Mitchell Snay examines race and class in his piece on the White Leagues of Louisiana during the postwar years. The Leagues, which started in 1874, aimed their venom at Republicans and African Americans of the Bayou state. The Civil War and Reconstruction were the catalysts for the expansion of democratic rights for African Americans in Louisiana. In an effort to halt this change and deprive African Americans of their citizenship rights, the White Leaguers carried out a campaign of violence and intimidation against them. This repression of black Louisianans did not subside with the collapse of Reconstruction in 1877. Snay sees the wave of violence perpetrated against African Americans partially as a continuation of the activities of the Ku Klux Klan, but he also points out the tension between rural Leaguers and their brethren in the city of New Orleans. Class differences among white Louisianans manifested themselves in the formation of political and agrarian organizations before the turn of the century. The entrenchment of racism in Louisiana signaled difficult days ahead for African Americans of that state as they continued their push for equal civil and political rights.
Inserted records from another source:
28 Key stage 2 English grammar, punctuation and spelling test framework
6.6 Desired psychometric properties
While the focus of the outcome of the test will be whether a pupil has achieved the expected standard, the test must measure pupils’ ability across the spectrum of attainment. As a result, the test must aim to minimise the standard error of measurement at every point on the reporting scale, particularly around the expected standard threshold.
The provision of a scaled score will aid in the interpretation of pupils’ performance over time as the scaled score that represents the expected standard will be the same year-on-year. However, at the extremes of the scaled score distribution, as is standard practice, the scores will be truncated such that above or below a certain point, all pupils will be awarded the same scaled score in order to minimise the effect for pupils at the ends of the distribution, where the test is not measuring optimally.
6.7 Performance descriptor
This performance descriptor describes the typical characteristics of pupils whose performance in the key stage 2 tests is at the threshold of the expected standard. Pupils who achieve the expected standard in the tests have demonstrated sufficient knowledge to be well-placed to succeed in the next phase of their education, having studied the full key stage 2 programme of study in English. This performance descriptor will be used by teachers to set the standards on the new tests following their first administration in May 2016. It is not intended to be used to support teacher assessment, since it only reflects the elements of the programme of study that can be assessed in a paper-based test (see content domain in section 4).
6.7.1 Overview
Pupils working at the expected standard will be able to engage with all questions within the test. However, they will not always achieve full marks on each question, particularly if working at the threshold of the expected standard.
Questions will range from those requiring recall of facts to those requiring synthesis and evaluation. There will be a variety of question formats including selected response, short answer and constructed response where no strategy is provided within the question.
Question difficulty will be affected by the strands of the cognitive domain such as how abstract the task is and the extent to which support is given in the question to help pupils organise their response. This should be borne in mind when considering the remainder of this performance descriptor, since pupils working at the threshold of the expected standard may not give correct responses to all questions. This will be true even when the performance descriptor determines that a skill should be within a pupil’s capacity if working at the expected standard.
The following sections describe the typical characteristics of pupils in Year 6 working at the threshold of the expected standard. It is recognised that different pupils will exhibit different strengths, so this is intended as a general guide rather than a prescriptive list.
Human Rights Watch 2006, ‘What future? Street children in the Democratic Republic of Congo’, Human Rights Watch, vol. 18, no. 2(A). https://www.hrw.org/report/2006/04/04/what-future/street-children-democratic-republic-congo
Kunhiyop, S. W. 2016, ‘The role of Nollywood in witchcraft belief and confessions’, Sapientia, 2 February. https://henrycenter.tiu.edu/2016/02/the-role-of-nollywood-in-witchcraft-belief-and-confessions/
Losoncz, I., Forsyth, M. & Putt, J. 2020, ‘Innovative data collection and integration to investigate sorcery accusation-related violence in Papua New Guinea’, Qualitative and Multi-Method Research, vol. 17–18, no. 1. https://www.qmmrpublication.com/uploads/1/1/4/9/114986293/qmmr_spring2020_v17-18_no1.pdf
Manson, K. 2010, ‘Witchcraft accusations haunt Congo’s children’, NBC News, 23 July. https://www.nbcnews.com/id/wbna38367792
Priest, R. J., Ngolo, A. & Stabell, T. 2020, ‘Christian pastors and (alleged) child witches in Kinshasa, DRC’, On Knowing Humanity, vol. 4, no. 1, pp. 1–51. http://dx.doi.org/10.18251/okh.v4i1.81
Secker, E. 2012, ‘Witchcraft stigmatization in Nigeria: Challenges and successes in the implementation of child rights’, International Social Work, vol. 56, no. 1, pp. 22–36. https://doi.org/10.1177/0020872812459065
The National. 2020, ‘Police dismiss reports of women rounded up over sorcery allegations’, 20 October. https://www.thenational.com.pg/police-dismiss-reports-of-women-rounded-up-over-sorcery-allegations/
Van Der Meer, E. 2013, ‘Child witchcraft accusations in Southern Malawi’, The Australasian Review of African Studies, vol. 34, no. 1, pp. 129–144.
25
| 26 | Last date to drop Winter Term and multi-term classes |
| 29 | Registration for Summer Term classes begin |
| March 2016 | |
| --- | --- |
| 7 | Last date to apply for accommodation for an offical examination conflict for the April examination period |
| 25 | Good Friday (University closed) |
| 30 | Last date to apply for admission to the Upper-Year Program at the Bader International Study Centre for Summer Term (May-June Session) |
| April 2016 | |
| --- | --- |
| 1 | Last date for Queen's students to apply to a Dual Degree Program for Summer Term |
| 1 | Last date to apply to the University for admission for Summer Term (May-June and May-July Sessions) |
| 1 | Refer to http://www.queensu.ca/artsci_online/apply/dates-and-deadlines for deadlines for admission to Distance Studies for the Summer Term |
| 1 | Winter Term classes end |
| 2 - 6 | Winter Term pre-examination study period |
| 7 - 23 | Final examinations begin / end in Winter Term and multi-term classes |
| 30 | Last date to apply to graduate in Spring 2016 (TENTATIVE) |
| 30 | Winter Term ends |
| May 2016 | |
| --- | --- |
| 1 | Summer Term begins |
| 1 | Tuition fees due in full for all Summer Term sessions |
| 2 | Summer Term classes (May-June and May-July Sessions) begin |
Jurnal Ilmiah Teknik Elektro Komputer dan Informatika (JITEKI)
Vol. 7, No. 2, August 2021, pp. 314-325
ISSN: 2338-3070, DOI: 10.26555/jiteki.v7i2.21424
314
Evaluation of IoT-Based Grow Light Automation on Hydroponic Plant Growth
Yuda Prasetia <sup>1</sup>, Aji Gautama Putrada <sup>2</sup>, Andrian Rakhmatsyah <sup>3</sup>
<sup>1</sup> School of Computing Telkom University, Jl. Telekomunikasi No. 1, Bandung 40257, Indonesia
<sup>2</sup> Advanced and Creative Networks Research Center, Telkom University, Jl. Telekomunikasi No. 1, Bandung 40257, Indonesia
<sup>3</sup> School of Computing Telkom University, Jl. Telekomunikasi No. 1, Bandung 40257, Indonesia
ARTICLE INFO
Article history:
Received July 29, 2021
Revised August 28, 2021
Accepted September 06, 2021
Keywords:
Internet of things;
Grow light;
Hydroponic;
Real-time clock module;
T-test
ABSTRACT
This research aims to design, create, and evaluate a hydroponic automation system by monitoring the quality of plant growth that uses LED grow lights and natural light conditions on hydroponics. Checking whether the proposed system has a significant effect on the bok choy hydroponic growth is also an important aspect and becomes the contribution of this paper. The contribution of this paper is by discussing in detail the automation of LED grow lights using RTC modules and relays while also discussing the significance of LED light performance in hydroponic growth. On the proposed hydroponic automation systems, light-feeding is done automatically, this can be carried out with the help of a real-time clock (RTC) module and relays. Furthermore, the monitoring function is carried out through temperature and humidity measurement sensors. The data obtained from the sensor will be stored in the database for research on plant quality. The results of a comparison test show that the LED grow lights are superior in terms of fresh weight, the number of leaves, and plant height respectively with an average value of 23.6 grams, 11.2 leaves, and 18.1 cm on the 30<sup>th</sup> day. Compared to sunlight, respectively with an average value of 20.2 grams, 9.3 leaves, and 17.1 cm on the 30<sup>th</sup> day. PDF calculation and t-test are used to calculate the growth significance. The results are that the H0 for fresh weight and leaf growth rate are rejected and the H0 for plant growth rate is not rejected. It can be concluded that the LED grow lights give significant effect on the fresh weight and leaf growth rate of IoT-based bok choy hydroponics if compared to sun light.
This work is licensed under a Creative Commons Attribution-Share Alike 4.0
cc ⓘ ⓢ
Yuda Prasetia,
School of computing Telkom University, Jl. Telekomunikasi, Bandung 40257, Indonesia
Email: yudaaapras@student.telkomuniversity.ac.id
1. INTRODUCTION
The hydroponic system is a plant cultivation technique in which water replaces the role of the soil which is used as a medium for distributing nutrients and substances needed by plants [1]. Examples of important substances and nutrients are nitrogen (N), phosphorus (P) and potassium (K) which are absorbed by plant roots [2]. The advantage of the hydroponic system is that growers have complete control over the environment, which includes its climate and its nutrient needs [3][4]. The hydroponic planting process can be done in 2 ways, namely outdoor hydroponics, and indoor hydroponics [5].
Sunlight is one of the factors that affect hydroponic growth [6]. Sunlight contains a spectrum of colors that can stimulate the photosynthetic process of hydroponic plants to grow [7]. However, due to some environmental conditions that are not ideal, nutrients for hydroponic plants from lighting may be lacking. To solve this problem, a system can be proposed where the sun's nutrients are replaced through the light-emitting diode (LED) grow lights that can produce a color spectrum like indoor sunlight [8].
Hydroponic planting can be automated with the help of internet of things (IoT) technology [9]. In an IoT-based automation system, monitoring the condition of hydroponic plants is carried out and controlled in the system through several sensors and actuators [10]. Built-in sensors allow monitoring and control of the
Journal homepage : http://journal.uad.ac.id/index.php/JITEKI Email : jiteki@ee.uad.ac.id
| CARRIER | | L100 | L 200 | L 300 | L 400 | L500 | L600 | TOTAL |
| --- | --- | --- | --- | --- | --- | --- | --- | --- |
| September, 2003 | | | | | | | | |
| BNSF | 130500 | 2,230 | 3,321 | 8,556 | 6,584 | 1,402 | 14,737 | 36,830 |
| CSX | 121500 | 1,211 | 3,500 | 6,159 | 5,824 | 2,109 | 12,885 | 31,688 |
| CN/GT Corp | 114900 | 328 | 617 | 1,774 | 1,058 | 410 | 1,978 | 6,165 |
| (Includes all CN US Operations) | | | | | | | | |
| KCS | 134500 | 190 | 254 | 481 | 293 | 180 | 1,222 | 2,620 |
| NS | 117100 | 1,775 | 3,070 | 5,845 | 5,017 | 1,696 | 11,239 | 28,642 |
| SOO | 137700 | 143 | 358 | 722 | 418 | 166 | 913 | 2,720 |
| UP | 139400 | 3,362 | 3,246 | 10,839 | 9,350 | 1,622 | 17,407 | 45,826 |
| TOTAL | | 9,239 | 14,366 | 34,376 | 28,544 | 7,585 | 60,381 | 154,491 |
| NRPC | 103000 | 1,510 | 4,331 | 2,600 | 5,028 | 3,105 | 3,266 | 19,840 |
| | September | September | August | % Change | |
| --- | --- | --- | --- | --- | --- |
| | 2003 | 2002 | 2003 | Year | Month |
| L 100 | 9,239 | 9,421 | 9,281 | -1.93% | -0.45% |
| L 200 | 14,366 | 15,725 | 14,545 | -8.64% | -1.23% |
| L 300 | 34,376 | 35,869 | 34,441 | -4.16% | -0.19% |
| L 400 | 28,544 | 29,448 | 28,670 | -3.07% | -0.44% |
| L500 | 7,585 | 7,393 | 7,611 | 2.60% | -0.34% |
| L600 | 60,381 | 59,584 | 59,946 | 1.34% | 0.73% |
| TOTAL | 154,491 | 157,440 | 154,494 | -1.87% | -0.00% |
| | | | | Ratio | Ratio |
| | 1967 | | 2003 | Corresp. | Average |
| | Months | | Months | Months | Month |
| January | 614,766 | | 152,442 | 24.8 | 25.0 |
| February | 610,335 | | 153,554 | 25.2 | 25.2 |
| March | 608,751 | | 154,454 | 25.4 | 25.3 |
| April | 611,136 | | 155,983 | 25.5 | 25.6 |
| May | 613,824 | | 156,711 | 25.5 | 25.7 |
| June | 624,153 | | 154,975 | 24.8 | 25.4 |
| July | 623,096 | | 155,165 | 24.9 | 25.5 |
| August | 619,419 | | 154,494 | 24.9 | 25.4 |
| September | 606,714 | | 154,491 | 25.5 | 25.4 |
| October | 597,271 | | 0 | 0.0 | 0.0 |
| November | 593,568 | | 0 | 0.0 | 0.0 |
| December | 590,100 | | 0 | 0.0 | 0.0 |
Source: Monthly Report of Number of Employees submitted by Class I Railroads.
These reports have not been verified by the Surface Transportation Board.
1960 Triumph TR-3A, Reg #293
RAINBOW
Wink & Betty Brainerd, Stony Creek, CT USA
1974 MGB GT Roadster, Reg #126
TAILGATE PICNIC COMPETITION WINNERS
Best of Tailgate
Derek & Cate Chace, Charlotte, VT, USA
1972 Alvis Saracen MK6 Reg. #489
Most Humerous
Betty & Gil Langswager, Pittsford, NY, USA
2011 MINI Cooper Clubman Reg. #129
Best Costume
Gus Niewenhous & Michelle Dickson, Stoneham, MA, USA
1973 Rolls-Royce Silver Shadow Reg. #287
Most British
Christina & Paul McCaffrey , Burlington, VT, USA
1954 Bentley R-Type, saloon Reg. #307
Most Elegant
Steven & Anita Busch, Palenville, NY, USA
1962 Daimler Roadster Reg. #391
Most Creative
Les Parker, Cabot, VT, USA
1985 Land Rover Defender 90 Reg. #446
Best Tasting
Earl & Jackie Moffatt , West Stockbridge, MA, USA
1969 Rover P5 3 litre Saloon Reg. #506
According to Snay, “the racism so deeply embodied in the White Leagues survived into the agrarian crusades of the late nineteenth century.”
The origin of democracy in the United States can be traced to the revolutionary era of the 1770s. Under the banner of “life, liberty, and the pursuit of happiness,” the young nation struggled to affirm the freedom of its citizens. More than eighty years later, the Civil War severely tested America’s democratic institutions and its constitutional system of government. The triumph of the Union confirmed that the nation was indivisible and that it would remain an organic whole. According to the historian Benjamin Quarles, the Civil War successfully enlarged “the compass of American democracy.” Therefore, our democracy must be defended and protected for the benefit of all Americans and for future generations.